What you will do —
List each line of the data below that contains the word "black".

-------

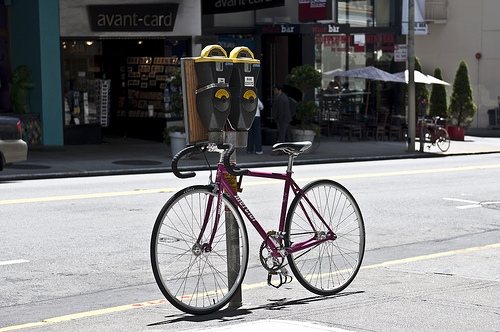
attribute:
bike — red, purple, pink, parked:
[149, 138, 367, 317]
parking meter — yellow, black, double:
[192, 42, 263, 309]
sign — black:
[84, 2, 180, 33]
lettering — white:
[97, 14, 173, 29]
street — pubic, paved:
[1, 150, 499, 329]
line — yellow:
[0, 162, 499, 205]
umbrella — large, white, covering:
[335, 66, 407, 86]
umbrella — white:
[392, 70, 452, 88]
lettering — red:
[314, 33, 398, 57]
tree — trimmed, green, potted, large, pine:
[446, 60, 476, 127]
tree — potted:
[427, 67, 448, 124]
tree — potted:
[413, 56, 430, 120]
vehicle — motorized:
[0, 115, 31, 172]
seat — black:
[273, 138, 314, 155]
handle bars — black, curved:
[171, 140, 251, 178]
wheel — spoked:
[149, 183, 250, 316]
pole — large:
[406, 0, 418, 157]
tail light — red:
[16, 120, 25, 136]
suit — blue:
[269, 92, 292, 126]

-------

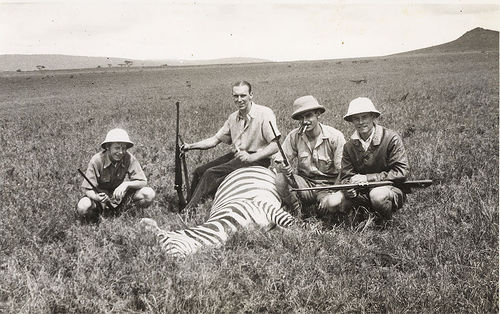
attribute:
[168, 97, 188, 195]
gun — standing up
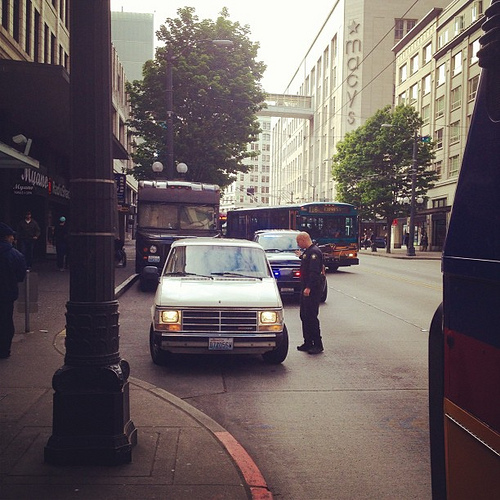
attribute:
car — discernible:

-------

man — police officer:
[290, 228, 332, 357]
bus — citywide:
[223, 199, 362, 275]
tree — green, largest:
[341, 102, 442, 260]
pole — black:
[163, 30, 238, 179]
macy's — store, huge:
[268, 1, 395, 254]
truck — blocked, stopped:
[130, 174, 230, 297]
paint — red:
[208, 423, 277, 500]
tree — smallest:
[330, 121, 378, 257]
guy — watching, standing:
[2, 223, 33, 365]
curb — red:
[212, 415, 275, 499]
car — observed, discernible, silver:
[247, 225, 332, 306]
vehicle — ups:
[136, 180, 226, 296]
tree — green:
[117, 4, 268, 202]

-------

Solved problem —
parking meter — yellow, black, double:
sign — black:
seat — black:
handle bars — black, curved:
pole — black:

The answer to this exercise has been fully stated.